The George Institute for Global Health, India, extends their National Salt Reduction Programme to children, in support of Salt Awareness Week 20-26th March 2017. This work aims to raise awareness of the dangers of eating too much salt for children through a school education programme, teaching them how to eat a healthy diet, low in salt – information they can share with their families. 

As part of this program; ‘Salt Reduction Campaign in Schools’, 15,000 school children from Delhi and Hyderabad will be educated about the harmful effects of eating too much salt. The program will then assess the change in dietary habits andsalt consumption patterns in children and their families. 

“In India, we are fighting against dietary habits which are deep-rooted in our culture. Lack of awareness, and easy access to packaged foods that contain high levels of  salt, sugar fat are leading causes for the high prevalence of preventable diseases, like heart disease, heart attacks and strokes. Educating children at an early age is vital to ensure they develop good eating habits at a young age,” said Dr. Vivekanand Jha, Executive Director, The George Institute for Global Health, India.

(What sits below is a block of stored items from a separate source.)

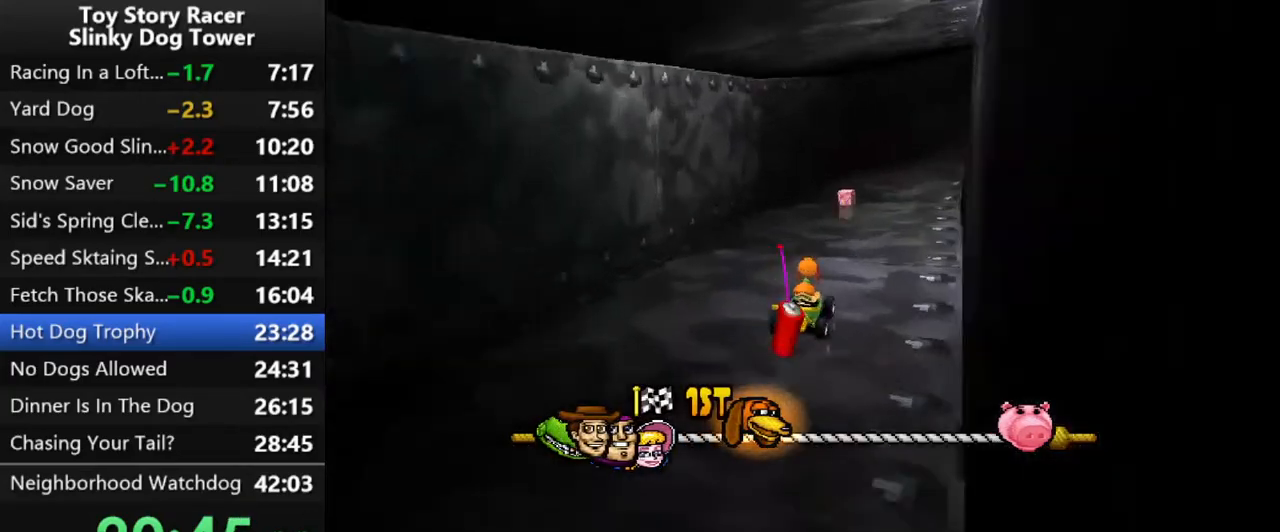
{"dt_ms": 500, "buttons": ["CROSS"], "left_stick": "center", "right_stick": "up", "events": [[50, "DPAD_RIGHT", "up"], [300, "DPAD_RIGHT", "down"], [383, "DPAD_RIGHT", "up"]]}
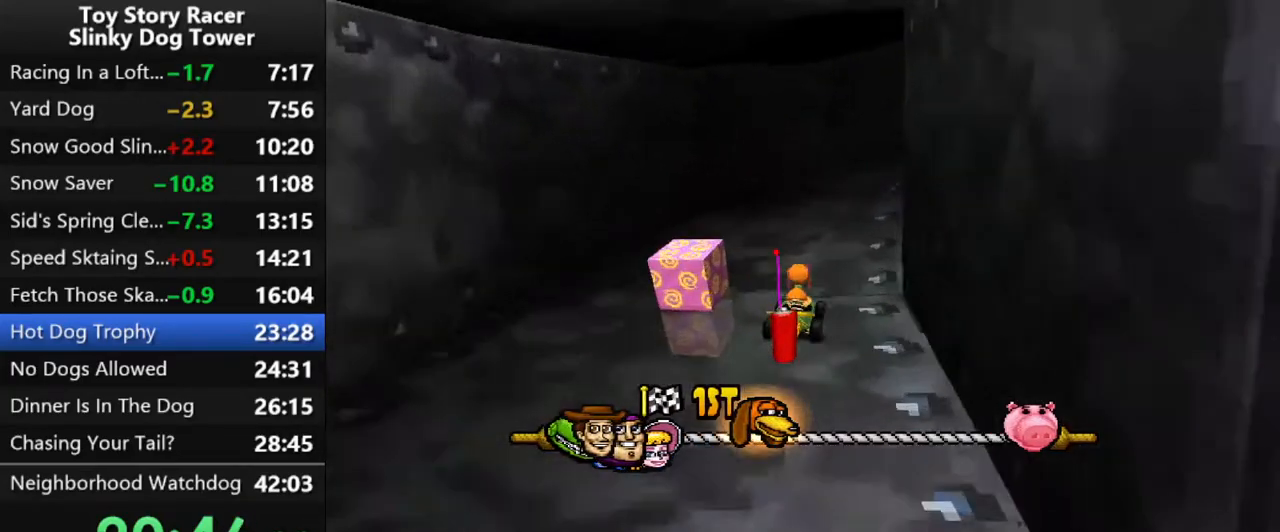
{"dt_ms": 500, "buttons": ["CROSS"], "left_stick": "center", "right_stick": "up", "events": [[83, "DPAD_RIGHT", "down"], [500, "DPAD_RIGHT", "up"]]}
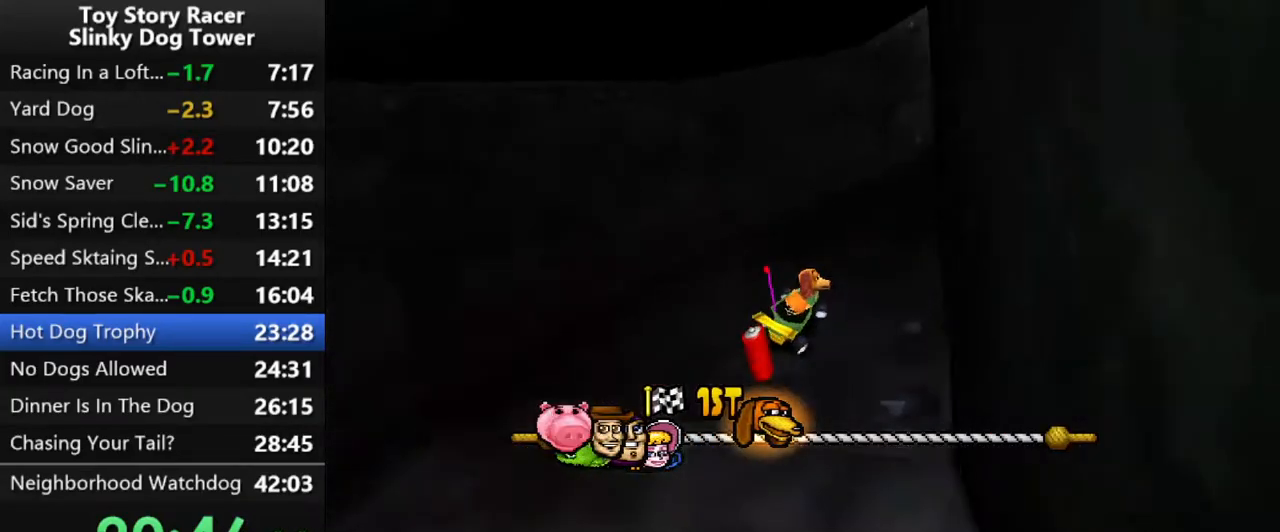
{"dt_ms": 500, "buttons": ["CROSS", "DPAD_RIGHT"], "left_stick": "center", "right_stick": "up", "events": [[467, "DPAD_RIGHT", "down"]]}
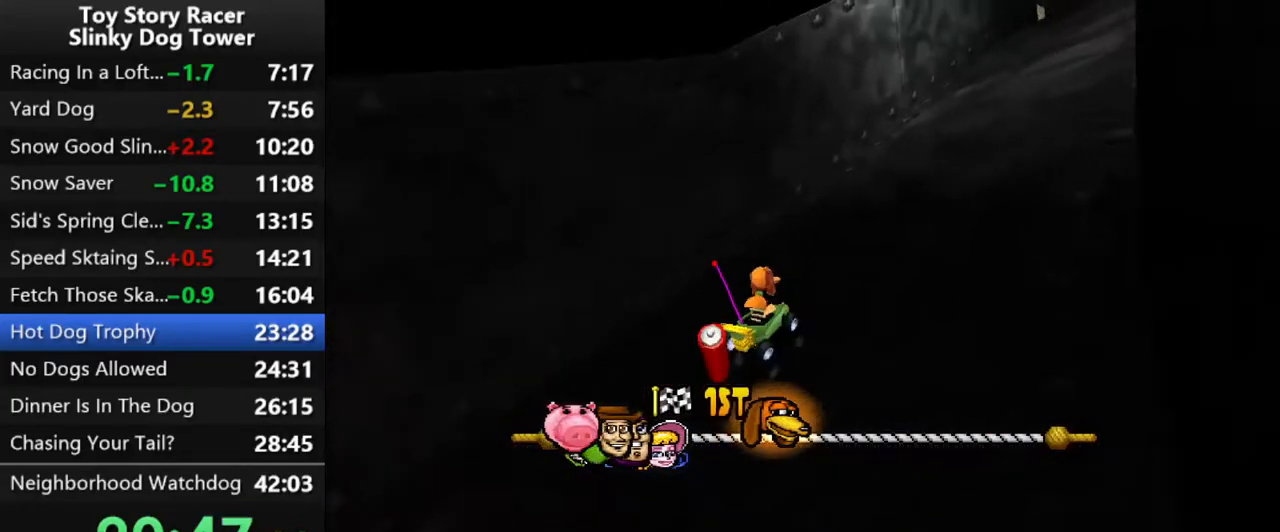
{"dt_ms": 500, "buttons": ["CROSS"], "left_stick": "center", "right_stick": "up", "events": [[67, "DPAD_RIGHT", "up"]]}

This programme is modelled on a similar intervention undertaken by The George Institute for Global Health in China, which resulted in a reduction in the salt intake of both children and adults (−1.9 g/day in children and −2.9 g/day in adults). 

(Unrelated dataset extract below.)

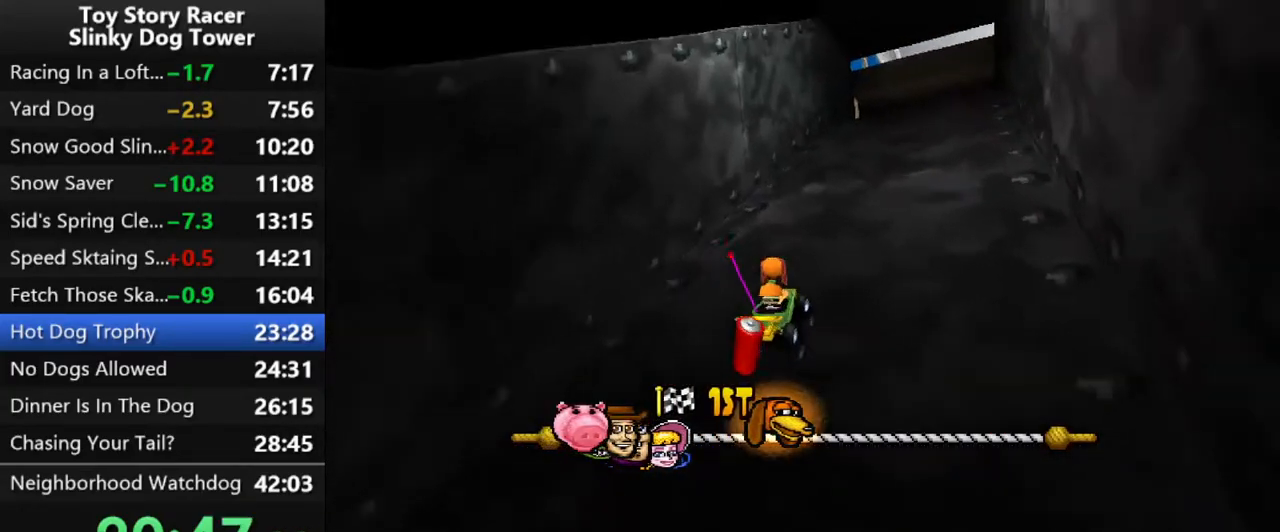
{"dt_ms": 500, "buttons": ["CROSS", "DPAD_RIGHT"], "left_stick": "center", "right_stick": "up", "events": [[483, "DPAD_RIGHT", "down"]]}
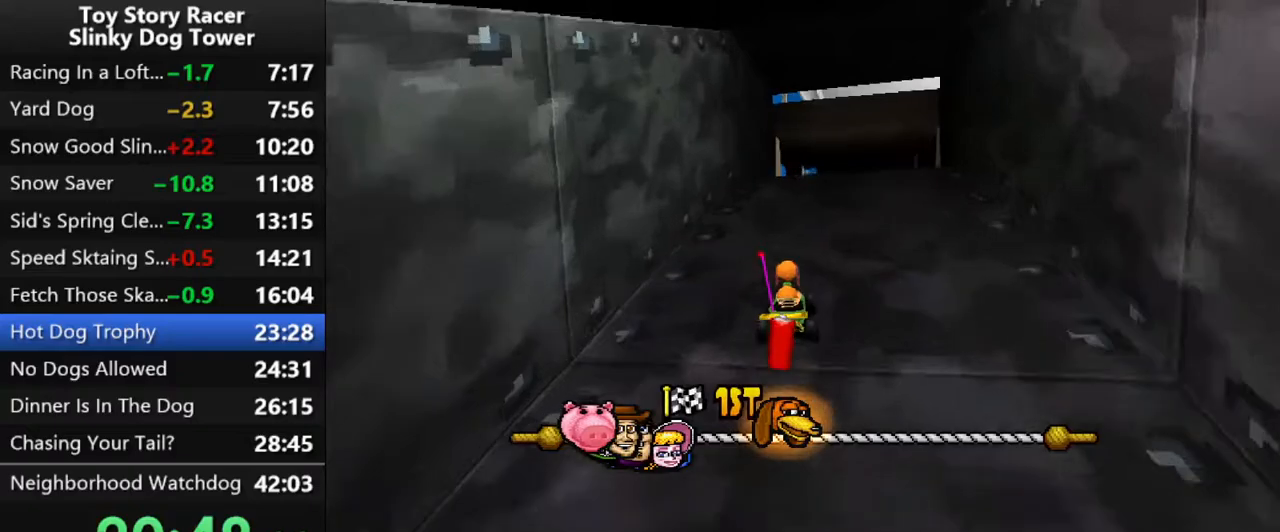
{"dt_ms": 500, "buttons": ["CROSS"], "left_stick": "center", "right_stick": "up", "events": [[67, "DPAD_RIGHT", "up"]]}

Over the past few years, The George Institute for Global Health has been conducting research to understand salt consumption patterns in India. Salt intake in school children in India has increased as more fast foods, salty snacks, processed and street foods have become available. 

In India, the salt consumption has been estimated to be very high, (11g salt per day) over double the World Health Organization <5g/day  recommendation. 

The lead researcher, Claire Johnson of The George Institute for Global Health, said: “Over the past 30 years the average Indian diet has been transformed. They are eating less pulses, fruits and vegetables and lots more processed and fast foods. As a result, their diets are now full of salt, sugars and harmful fats which are driving up rates of high blood pressure, obesity and cardiovascular diseases, such as heart attack and stroke.”

“The scale of the crisis facing India is hard to contemplate. We are talking about millions of people dying each year due to unhealthy diets and lifestyles. We know that if you cut back on the amount of salt you eat, your risk of suffering from high blood pressure and cardiovascular disease greatly reduces,” she added.